Friday, November 9, 2007

The Other Side of Silence

I want to start making some points about my thoughts on The Other Side of Silence, by John Laughery (Owl Books, 1999).

I first would say I don’t understand why I never read the book before, and I sure hope we have it in our collection—fate got it to me as the local library is discarding unused books and here it was in the group. But I wonder if I would have the same feelings about it if I had read it years ago as I do now?

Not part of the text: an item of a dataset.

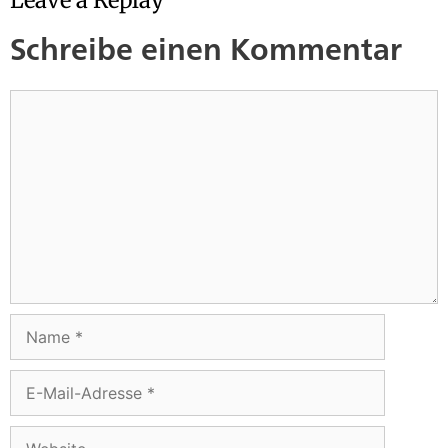
Leave a Replay
Schreibe einen Kommentar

It covers a lot.  And is readable, which some have not been—such as Sear's Behind the Mask of the Mattachine.   All of the books are important in our history, but they all cover different parts and from different views.  I think Loughery does a good job, geographically.  He “got” that Dorr’s educational work was historic.  I don’t think he got that Don Slater’s work was extremely important, as much for his thinking as for his putting out the first public magazine dedicated to homosexual issues.
He mentions picketing or sitting in at the Los Angeles Times, (on 11/05/1969 in protest that the newspaper would not publish the word “homosexual”) which I have not found in the book so don’t know what he is talking about since he does NOT cover our picketing of the paper. And once again he implies that Troy Perry’s work elsewhere, including ad in the Advocate, got his church really gong.  Nonsense.  Anyone knows that it was the interview he got with John Dart the day he and we picketed the paper, a column which was reprinted all over the nation.

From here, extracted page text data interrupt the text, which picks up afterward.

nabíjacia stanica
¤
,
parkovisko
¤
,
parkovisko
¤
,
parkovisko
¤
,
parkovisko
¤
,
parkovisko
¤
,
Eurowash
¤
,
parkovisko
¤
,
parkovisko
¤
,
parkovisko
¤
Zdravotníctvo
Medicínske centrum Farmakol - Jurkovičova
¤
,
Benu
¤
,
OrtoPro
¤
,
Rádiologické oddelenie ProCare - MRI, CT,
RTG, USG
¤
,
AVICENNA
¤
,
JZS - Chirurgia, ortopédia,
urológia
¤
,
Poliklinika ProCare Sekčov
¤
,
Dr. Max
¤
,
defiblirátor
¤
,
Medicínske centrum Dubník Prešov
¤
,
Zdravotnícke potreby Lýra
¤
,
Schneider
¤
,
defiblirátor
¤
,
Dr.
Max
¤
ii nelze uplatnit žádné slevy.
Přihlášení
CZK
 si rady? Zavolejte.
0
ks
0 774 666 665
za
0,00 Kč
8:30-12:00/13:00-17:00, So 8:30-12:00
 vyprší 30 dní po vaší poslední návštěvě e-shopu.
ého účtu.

Equally he refers to the draft/military issue but does not give Don Credit for(or Harry, John, Vern, et al) for the Motorcade, a historic first. And the few errors I found were unimportant and geographical.  He says Morris was at TCU in  San Antonio, and I never heard of them having a branch, so assume he means Texas Christian in Fort Worth.  Unimportant.  And he misplaces Kessler first in Alabama but then says it is in Biloxi MS which it is.  Again, unimportant.

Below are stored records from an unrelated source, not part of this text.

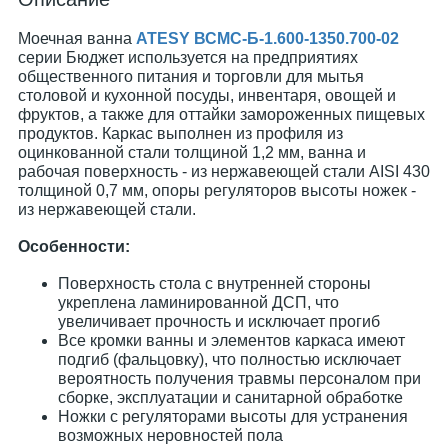
Моечная ванна
ATESY ВСМС-Б-1.600-1350.700-02
серии Бюджет используется на предприятиях
общественного питания и торговли для мытья
столовой и кухонной посуды, инвентаря, овощей и
фруктов, а также для оттайки замороженных пищевых
продуктов. Каркас выполнен из профиля из
оцинкованной стали толщиной 1,2 мм, ванна и
рабочая поверхность - из нержавеющей стали AISI 430
толщиной 0,7 мм, опоры регуляторов высоты ножек -
из нержавеющей стали.
Особенности:
Поверхность стола с внутренней стороны
укреплена ламинированной ДСП, что
увеличивает прочность и исключает прогиб
Все кромки ванны и элементов каркаса имеют
подгиб (фальцовку), что полностью исключает
вероятность получения травмы персоналом при
сборке, эксплуатации и санитарной обработке
Ножки с регуляторами высоты для устранения
возможных неровностей пола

But to say that Dorr was the main financial backer of ONE is nonsense.  Dorr and Don and then Jim Kepner did wonders for ONE, Incorporated, but none of them had money.  And that is why it was so ironic that the moment Erickson came along and guaranteed us money with ISHR that, after Don and I were paid a month or two by ISHR, a point Dorr used against Don, being deceitful of course, we separated due to internal disagreements which the money should have solved, as Jim Schneider et al. said.
More later, but he, like Vern Bullough, says things that are very true and shows insight in the overall picture. I think, for instance, in Vern’s case, he alone made the point that I think is true now but didn’t the, that I was the straw that broke the camel’s back and got Don to separate.  That  point I think he makes in his introduction and is not made any where else in print.  I now think the booklet Joe Hansen did—Joe is also never mentioned in the book—is important.